Turkey's coup attempt: real and imagined threats
July 27, 2016In the wake of the July 15 failed coup attempt, the Turkish government has embarked on an unprecedented purge of thousands of real and imagined plotters in a bid to cleanse the country of followers of a murky global Islamist movement led by preacher Fethullah Gulen.
The government has put forward both concrete and circumstantial evidence of a Gulenist plot -- much evidence and claims are put into doubt due to questions over due process. Yet, in a rare show of unity all parties in parliament have lined up against the Gulen movementand the coup attempt. Gulen has disavowed any role in the coup attempt.
To Western ears, especially those accustomed to media attacks on Erdogan's authoritarianism, the Gulenist plot may sound like a fabrication and conspiracy. In Turkey, nearly two-thirds believe Gulen was behind the coup, according to a survey by pollster Andy-Ar.
In self-imposed exile in the US state of Pennsylvania since 1999, Gulen runs a vast global enterprise of schools, businesses, media apparatuses and charities encompassing millions of followers.
While most active in Turkey, Gulen-affiliated institutions operate from Africa and Central Asia to the United States and Europe -- most notably through thousands of schools.
The Gulen movement presents itself as a voice of Sufi Islamic moderation and tolerance in a world with competing ideologies from the likes of the so-called "Islamic State" and al-Qaeda.
"The Gulen movement is a loose network of individuals and institutions seeking to seize opportunities to promote their ideals through education and dialogue," Mahir Zeynalov, a journalist who used to write for the Gulenist "Zaman" before being kicked out of Turkey, told DW. "They believe it is good for co-existence of nations, ethnic and religious groups and it is their life mission to promote their culture to others, no matter in what parts of the world they live."
Those claims run up against many skeptics who point to major contradictions between what the movement says and what how it has behaved in the past. Its growth from a small group of followers to a global movement with vast resources and power has spawn concern it has far greater ambitions.
Referred to by his followers as "Hoca Efendi," the 75-year-old Gulen was heavily influenced by Said Nursi, a Sufi Kurdish Islamic scholar who built up a large following in Turkey before his death in 1960. Nursi advocated a melding of modern education, science and Islam.
.....
* Tasks for this exercise
(1) Answer these about the article on Turkey's coup attempt:
(a) Since what year has Gulen lived in self-imposed exile in Pennsylvania?
(b) According to the Andy-Ar survey, what share of people in Turkey believe Gulen was behind the coup?
(c) What did Said Nursi advocate?
(2) Can you reproduce word for word the part of the article on Turkey's coup attempt from "To Western ears, especially" up to and including "by pollster Andy-Ar."?
The items after this have no connection to the article on Turkey's coup attempt.
.....
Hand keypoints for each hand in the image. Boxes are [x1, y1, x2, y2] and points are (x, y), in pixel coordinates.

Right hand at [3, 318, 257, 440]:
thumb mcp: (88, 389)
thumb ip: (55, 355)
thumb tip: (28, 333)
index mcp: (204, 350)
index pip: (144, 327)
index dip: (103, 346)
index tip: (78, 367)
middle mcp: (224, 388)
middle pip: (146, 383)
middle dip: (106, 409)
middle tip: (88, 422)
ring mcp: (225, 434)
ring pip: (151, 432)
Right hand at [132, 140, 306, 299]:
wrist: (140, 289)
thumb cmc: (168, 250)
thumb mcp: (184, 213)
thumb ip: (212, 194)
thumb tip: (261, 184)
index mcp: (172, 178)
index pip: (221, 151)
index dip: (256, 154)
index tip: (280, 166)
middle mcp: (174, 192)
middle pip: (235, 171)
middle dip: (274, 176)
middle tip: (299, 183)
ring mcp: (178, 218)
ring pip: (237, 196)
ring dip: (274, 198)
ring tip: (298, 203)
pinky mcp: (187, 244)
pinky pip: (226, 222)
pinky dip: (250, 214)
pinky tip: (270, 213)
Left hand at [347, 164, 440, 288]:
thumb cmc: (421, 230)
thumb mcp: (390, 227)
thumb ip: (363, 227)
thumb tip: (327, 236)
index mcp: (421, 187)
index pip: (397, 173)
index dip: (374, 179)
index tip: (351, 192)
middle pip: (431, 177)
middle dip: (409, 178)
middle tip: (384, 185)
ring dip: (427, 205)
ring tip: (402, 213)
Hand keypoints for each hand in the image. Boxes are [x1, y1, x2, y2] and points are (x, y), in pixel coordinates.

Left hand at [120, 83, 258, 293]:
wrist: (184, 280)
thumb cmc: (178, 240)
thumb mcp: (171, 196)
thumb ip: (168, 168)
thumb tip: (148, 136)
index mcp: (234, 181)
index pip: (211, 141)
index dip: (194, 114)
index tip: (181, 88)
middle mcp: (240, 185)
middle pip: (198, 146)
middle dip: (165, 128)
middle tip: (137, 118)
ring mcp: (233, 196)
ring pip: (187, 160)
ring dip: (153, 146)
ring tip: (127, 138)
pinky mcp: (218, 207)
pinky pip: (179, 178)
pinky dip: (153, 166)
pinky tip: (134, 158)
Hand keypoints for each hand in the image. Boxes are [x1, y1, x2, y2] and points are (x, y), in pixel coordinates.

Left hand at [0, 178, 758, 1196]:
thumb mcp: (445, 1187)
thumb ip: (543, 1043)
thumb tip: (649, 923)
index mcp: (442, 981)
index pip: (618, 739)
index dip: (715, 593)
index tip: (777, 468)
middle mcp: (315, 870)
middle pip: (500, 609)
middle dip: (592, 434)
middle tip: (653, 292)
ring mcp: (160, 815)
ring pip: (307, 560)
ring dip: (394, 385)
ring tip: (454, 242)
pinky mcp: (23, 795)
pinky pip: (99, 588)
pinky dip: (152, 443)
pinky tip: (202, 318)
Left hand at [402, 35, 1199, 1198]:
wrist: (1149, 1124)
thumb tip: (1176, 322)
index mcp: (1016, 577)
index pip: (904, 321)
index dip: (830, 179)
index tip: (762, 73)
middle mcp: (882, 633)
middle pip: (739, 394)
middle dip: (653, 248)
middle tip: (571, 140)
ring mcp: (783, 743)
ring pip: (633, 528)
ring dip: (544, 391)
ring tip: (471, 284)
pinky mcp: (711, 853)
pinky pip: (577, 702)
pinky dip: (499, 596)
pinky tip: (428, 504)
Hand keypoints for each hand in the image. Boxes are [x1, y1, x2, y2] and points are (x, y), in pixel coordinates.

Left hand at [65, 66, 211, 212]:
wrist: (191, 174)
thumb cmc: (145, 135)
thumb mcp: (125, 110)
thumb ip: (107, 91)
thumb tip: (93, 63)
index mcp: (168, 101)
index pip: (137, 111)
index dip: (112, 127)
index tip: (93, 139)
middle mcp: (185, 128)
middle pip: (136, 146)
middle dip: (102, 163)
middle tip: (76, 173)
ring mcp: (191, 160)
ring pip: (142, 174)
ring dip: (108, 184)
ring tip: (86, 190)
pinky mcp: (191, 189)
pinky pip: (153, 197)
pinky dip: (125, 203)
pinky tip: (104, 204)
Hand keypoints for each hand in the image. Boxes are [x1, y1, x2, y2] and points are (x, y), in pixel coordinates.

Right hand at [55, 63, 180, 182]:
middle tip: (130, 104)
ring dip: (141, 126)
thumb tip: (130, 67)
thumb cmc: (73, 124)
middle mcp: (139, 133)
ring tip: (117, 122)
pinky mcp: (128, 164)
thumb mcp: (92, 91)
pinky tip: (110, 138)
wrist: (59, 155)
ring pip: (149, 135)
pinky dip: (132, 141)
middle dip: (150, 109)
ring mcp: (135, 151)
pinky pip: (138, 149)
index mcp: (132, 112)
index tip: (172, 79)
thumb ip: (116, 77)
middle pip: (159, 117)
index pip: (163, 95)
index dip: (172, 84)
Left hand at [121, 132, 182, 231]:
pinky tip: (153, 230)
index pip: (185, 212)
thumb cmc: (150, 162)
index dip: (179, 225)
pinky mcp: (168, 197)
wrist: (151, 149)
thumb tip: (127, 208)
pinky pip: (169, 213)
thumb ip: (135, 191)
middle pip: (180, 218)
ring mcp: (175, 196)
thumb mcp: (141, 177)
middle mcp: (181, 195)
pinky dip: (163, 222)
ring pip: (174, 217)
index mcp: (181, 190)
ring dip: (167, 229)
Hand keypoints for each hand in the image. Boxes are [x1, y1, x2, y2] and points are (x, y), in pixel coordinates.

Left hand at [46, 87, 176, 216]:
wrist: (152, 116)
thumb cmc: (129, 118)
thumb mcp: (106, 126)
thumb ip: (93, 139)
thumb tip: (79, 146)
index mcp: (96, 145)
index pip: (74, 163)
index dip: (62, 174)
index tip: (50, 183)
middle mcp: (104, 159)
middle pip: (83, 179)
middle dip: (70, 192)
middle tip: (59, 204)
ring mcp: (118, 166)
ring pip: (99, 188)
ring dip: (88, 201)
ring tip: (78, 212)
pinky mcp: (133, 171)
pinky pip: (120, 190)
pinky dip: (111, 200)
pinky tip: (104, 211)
.....
* Answers for the exercise
(1)
(a) 1999
(b) Nearly two-thirds
(c) A melding of modern education, science and Islam

(2)
To Western ears, especially those accustomed to media attacks on Erdogan's authoritarianism, the Gulenist plot may sound like a fabrication and conspiracy. In Turkey, nearly two-thirds believe Gulen was behind the coup, according to a survey by pollster Andy-Ar.